Abra CEO Talks Consumer-Facing Crypto, Problems To Solve And UST Stablecoin

Benzinga, a media and data provider bridging the gap between retail and institutional investors, will be bringing back its annual Global Fintech Awards event to New York City on Dec. 8, 2022.

Ahead of this recognition of disruptive innovators in finance and technology, Benzinga will periodically publish articles on those brands that it thinks are making a measurable impact.

Today’s conversation is with Bill Barhydt, founder and CEO at Abra, a leading crypto investment and wealth management platform.

The following text was edited for clarity and concision.

Q: Bill, thanks for joining me today. You’ve got an interesting background. Previously, even before leading at Boom Financial and WebSentric, you were at Goldman Sachs Group Inc (NYSE:GS), as well as NASA and the CIA. Tell me more about you and how those experiences fed into your pivot to crypto.

A: I’m a long-time technology, as well as venture and capital markets guy whose been working with consumer and payments companies for nearly 30 years, now.

Abra, as kind of a global crypto bank, really brings these experiences together into one super-interesting company that I believe represents the future of banking.

Ultimately, I think Bitcoin (CRYPTO: BTC) is the future of money and Ethereum (CRYPTO: ETH) is the future of banking. A lot of this is going to be based upon centralized experiences that companies like Abra will be able to provide.

What’s your aim, here, with Abra? What are the problems you’re solving for?

Access.

There are a lot of exchanges and custodial providers.

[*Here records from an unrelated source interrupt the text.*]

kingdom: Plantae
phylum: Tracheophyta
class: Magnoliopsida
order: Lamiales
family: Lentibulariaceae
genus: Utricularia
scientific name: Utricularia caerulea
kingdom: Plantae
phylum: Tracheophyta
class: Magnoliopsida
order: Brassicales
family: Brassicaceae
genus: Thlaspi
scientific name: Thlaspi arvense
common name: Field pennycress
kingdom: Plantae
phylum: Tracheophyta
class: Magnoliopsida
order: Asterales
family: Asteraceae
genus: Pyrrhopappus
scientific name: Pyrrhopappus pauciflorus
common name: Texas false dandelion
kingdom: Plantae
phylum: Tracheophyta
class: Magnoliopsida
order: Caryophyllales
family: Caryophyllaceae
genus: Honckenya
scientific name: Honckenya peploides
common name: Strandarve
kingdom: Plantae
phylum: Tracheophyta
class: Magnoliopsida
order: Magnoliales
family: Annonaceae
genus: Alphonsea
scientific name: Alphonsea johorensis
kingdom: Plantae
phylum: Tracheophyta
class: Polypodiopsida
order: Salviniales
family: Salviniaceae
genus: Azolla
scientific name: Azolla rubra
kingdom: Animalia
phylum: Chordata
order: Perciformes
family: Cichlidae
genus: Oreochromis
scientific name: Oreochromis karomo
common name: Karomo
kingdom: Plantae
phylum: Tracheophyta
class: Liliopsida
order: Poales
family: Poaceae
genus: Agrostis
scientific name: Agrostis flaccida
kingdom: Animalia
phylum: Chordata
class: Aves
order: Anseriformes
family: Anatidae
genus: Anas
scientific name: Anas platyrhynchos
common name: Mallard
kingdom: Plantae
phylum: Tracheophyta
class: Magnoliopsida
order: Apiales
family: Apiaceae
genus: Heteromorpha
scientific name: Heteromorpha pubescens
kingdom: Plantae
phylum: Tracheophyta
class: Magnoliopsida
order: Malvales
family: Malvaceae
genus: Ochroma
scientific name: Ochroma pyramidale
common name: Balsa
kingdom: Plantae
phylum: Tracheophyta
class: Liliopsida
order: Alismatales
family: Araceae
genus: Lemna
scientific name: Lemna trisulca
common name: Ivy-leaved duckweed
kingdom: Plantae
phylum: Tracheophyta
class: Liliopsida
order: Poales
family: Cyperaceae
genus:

Saying that, however, is akin to suggesting Verisign and RSA solved the problems that created the internet.

Most people that use the internet have no idea who these companies are. Those are the picks and shovels, as are exchanges and custodians.

Now, the question becomes: “What are going to be the consumer-facing applications that are going to drive adoption?”

These are the kinds of questions we’re answering, today, and the problems we’re going to be solving in the coming future.

On the surface, there are a lot of consumer-facing crypto applications. What makes you stand out?”

If you’re in Asia, South America, or Europe, like Ukraine, you shouldn’t have to be the high-end trader type to access these markets.

This realization, among our users, has resulted in word-of-mouth growth; we’re spending almost nothing to acquire customers and that’s an advantage.

We also have a big institutional business, now, and we built a risk management system.

If you look at the drawdowns in crypto and all of the rumors of funds that are going under, or lenders who made a lot of bad loans, none of that is happening to Abra.

That’s because of this risk management platform that allows us to go from consumer deposits to institutional lending in a way that’s really become kind of the gold standard in crypto.

Tell me a bit more about that last part. What do you mean by risk management tools?

When it comes to risk management, we’re basically looking at every single counterpart in our system and saying: “Okay, what are the systemic, inherent, and transactional risks?”

So, due to this infrastructure, that’s why you have a strong reputation, right?

I wouldn’t want to trust a company like Abra if I felt that the executive team didn’t understand what’s behind crypto and what it stands for.

This space is evolving so fast and, if you want to be a sustainable business, you have to know not only what works today, but you have to know where the puck is going, so to speak.

Also, nobody wants to release new features and products too early. You may be wasting money.

So, I think we have tremendous insight, because of the retail and institutional customer base, into where the whole space is going and that’s served us really well over the last years.

Thoughts on the crypto market turmoil?

These things used to happen in university labs. It would be many years or decades later that early-stage venture financing would get involved before the public could ever invest.

Now, everyone is pushing to get their stuff out as fast as possible and everyone can see everything in real-time.

That creates disincentives to take your time to do things that may take years in the old model of angel funding, testing, product development, and beyond.

Basically, the public is the testbed for a lot of this new stuff.

How would have you approached the UST stablecoin situation differently?

You can build smart contracts that have limits.

For example, you say: “We’re not going to allow more than this many million in an Anchor contract.”

You can go slow and grow the network commensurate with proof points that it actually works well, or that you can maintain a peg at larger and larger numbers.

Any last comments before we close?

We started Abra Capital Management out of strong interest from a lot of clients to be able to invest in the products we’re doing, but in a fund form, as opposed to an account-based form.

We have five funds today, three of which actually yield similar returns to the Abra Earn product which is a trust account.

We’ve created an early-stage token fund, also, making bets of our own on some of these early illiquid tokens for higher net worth clients.